Завел скотник сучку, и жизнь Лыски совершенно изменилась. Прошло лето, наступила осень, поставили скот на стан, скотникова сучка стала потираться около старухиной избы, где теперь была устроена общая за­стольная, в которой обедали старуха, Иван, Сидор, Савельич, Авдотья, солдатка и другие. Понятно, что сучке около скотника, который был на отсыпном и дорожил своим хлебом, было менее поживы, чем в моей за­стольной, где хлеб вольный. Мало-помалу сучка совсем отвыкла от скотниковой избы, переселилась в застольную и только ночевать ходила на скотный двор в солому.
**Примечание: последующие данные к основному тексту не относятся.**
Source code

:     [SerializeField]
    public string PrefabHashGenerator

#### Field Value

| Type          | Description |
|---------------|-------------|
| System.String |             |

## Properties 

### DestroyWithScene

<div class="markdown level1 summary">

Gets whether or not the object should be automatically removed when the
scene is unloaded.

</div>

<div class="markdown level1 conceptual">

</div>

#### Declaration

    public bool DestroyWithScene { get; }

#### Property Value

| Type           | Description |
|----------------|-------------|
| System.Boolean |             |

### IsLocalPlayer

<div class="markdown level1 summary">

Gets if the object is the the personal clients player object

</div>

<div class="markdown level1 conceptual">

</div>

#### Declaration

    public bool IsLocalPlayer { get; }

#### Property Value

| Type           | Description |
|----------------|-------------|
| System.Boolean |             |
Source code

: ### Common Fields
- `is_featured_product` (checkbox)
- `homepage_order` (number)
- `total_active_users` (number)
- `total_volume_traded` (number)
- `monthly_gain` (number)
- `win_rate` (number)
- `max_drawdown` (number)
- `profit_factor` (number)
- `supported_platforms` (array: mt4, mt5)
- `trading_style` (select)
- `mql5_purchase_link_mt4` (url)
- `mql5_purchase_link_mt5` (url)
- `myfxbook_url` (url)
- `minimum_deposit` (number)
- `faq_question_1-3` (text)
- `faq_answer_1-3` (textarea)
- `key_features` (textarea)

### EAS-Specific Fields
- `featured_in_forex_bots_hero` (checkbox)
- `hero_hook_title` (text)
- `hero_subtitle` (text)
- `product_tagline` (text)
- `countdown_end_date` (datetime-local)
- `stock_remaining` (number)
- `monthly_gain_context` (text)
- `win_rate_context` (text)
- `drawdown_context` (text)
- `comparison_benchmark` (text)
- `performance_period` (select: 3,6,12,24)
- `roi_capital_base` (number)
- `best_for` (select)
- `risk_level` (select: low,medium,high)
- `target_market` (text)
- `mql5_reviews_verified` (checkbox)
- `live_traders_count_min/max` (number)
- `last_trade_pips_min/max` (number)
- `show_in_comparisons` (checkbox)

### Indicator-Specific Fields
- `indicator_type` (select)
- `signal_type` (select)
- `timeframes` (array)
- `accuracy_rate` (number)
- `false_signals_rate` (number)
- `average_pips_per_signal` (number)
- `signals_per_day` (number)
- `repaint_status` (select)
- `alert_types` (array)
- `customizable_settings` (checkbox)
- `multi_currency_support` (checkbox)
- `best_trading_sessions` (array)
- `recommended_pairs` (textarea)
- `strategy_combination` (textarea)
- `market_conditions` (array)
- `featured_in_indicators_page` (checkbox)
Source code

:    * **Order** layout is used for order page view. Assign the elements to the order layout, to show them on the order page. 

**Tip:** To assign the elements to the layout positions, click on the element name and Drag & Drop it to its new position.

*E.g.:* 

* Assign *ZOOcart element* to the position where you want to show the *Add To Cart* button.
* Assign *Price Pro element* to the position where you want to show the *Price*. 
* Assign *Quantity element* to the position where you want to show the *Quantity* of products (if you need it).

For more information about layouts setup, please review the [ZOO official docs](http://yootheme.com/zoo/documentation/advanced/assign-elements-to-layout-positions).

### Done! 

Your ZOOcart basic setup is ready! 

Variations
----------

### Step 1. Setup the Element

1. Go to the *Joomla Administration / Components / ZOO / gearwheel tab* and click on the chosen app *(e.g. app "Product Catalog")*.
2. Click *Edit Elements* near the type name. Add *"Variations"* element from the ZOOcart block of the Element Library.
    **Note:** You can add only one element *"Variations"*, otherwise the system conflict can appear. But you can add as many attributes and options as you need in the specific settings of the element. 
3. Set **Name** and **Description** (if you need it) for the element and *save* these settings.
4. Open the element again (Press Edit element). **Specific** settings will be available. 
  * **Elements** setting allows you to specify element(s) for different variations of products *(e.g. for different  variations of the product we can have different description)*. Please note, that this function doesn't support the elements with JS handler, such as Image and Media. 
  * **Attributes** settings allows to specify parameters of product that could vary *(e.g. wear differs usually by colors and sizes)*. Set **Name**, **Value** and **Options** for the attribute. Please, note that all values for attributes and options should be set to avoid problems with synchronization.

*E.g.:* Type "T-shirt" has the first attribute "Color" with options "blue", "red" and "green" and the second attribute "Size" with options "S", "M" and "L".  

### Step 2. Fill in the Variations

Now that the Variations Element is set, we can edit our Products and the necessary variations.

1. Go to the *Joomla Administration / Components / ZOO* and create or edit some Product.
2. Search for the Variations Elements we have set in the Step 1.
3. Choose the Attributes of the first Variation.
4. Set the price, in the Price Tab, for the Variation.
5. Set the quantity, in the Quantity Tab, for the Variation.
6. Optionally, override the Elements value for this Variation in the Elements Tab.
Между тем Лыска попривык, привязался к сучке и стал менее осторожен. Едет кто-нибудь, Лыска еще издалека услышит, брехнет раз, другой; сучка, которая возилась где-нибудь на задворках с ребятами, как сумасшедшая, с лаем летит к нему на помощь, бросается навстречу проезжающим, провожает их чуть не с версту. Лыска, разуме­ется, тоже увлекается, тоже бежит трюшком за экипажем... а потом сучка — хочется ей, по младости, резвиться — начинает возиться с Лыской, прыгает около него, хватает за морду, за ноги, вызывает бороться, играть. Лыска рычит, виляя хвостом, но не уходит, мало-помалу сам старик увлекается, и начинается собачья возня за амбарами, а тут, смотришь, кто-нибудь едет — начал Лыска и частенько прозевывать — нужно лаять; сучка опять несется за экипажем, а за нею трусит старик.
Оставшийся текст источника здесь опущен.